== WORK REQUIRED ==
What should be copied is the stretch of entries below from the line with "Mở iCloud máy tính bảng" up to and including the line with "Facharzt für seelische Erkra", exactly and without images.

··· RECORDED DATA ···

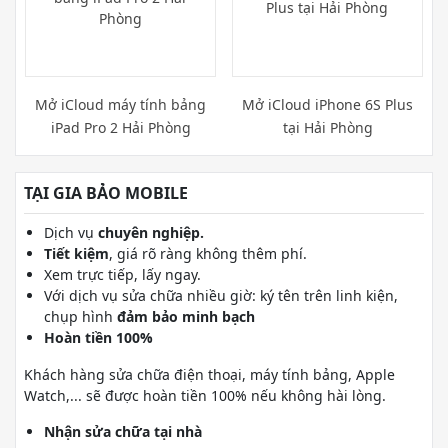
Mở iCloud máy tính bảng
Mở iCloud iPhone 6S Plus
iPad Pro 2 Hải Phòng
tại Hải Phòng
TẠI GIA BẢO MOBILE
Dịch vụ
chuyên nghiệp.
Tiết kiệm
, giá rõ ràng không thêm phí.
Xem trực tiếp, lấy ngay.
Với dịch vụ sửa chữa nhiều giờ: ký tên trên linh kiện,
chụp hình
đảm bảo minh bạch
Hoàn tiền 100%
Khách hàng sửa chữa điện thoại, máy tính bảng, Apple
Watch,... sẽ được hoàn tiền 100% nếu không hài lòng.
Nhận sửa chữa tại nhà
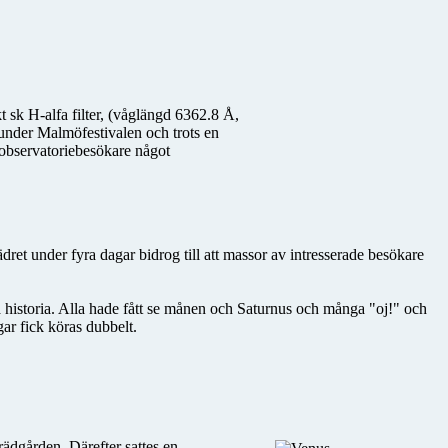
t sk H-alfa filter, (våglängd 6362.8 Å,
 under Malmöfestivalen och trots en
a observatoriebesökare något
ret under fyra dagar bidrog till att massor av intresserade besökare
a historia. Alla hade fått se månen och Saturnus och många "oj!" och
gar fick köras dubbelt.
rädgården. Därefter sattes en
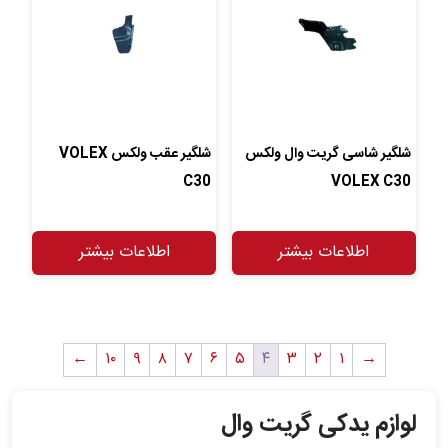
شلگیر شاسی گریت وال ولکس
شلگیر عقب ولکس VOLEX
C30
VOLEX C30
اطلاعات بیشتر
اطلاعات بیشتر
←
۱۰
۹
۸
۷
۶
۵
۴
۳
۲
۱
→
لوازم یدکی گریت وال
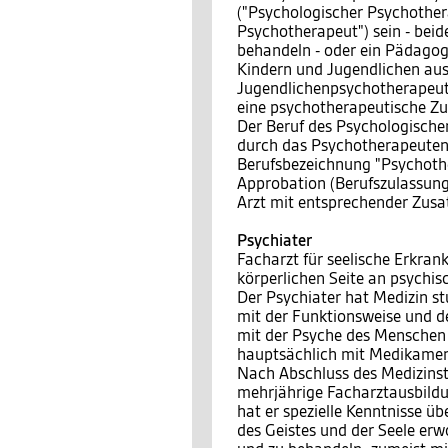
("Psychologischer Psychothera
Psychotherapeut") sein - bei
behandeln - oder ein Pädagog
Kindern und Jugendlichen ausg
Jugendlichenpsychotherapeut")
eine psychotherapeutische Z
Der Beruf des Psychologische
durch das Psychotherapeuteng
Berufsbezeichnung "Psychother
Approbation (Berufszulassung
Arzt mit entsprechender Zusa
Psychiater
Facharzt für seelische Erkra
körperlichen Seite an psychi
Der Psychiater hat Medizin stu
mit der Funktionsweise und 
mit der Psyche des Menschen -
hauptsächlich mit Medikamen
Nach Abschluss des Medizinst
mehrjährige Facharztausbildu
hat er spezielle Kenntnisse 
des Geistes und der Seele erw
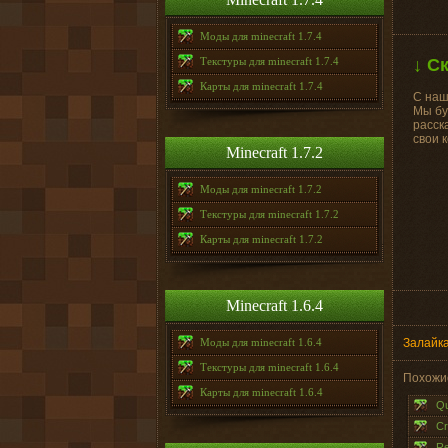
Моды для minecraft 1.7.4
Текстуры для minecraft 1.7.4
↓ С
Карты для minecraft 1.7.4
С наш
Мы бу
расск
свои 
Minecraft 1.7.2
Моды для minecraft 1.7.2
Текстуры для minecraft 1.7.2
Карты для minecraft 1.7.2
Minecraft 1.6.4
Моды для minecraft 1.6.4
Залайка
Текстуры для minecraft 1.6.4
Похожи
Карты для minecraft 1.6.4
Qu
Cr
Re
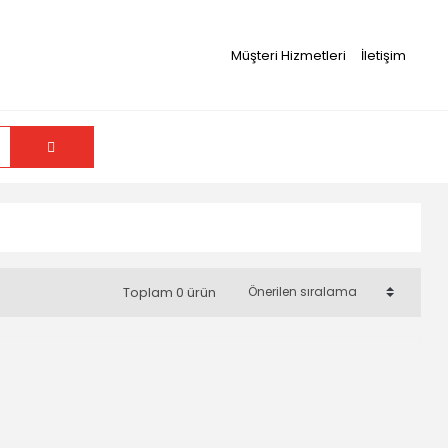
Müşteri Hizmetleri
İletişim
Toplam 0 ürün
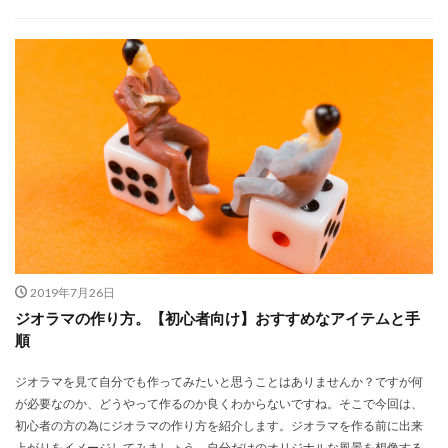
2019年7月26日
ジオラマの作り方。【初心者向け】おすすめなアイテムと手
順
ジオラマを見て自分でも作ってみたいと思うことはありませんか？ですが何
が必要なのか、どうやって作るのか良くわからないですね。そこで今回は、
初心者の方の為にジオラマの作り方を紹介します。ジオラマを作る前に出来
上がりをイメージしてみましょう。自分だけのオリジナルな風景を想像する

···
··· RECORDED DATA ···

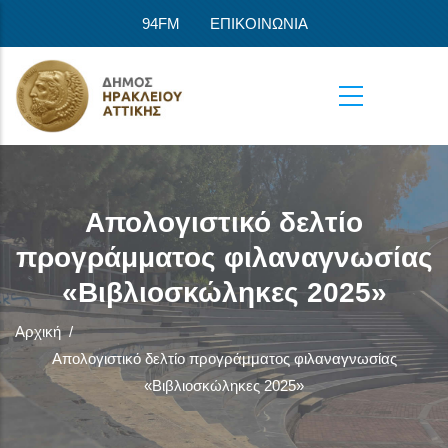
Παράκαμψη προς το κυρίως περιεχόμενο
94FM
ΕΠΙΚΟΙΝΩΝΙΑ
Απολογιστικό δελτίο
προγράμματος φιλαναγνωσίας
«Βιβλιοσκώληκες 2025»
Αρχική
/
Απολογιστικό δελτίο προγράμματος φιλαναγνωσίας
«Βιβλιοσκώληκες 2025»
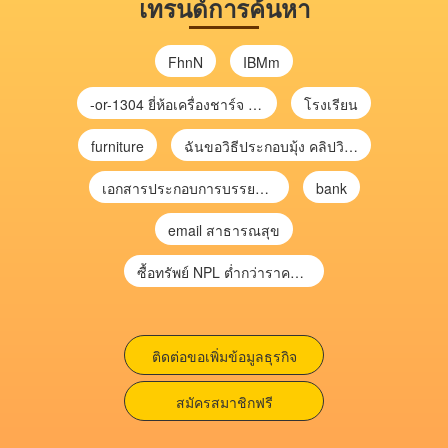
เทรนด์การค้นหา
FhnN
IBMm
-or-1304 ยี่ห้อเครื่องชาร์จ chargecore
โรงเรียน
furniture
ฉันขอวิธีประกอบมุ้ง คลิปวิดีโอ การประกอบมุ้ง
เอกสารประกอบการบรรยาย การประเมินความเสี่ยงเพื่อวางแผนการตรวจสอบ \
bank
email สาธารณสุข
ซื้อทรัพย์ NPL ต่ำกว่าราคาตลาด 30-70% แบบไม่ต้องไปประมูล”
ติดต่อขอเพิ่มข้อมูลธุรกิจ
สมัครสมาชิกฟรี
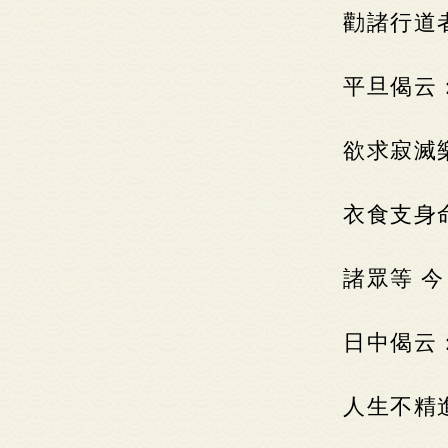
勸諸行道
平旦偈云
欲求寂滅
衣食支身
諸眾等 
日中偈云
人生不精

···
··· RECORDED DATA ···

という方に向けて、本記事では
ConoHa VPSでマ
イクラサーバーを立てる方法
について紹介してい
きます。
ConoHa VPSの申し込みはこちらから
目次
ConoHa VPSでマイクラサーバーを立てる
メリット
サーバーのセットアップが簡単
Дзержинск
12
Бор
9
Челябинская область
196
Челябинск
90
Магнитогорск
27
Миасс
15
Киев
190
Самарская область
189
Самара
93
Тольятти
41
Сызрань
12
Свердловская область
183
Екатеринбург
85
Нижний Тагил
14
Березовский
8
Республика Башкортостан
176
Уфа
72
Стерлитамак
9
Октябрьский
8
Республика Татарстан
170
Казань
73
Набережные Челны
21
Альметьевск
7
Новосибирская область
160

···

== ANSWER SPACE ==
Mở iCloud máy tính bảng
Mở iCloud iPhone 6S Plus
iPad Pro 2 Hải Phòng
tại Hải Phòng
TẠI GIA BẢO MOBILE
Dịch vụ
chuyên nghiệp.
Tiết kiệm
, giá rõ ràng không thêm phí.
Xem trực tiếp, lấy ngay.
Với dịch vụ sửa chữa nhiều giờ: ký tên trên linh kiện,
chụp hình
đảm bảo minh bạch
Hoàn tiền 100%
Khách hàng sửa chữa điện thoại, máy tính bảng, Apple
Watch,... sẽ được hoàn tiền 100% nếu không hài lòng.
Nhận sửa chữa tại nhà
t sk H-alfa filter, (våglängd 6362.8 Å,
 under Malmöfestivalen och trots en
a observatoriebesökare något
ret under fyra dagar bidrog till att massor av intresserade besökare
a historia. Alla hade fått se månen och Saturnus och många "oj!" och
gar fick köras dubbelt.
rädgården. Därefter sattes en
شلگیر شاسی گریت وال ولکس
شلگیر عقب ولکس VOLEX
C30
VOLEX C30
اطلاعات بیشتر
اطلاعات بیشتر
←
۱۰
۹
۸
۷
۶
۵
۴
۳
۲
۱
→
لوازم یدکی گریت وال
("Psychologischer Psychothera
Psychotherapeut") sein - bei
behandeln - oder ein Pädagog
Kindern und Jugendlichen ausg
Jugendlichenpsychotherapeut")
eine psychotherapeutische Z
Der Beruf des Psychologische
durch das Psychotherapeuteng
Berufsbezeichnung "Psychother
Approbation (Berufszulassung
Arzt mit entsprechender Zusa
Psychiater
Facharzt für seelische Erkra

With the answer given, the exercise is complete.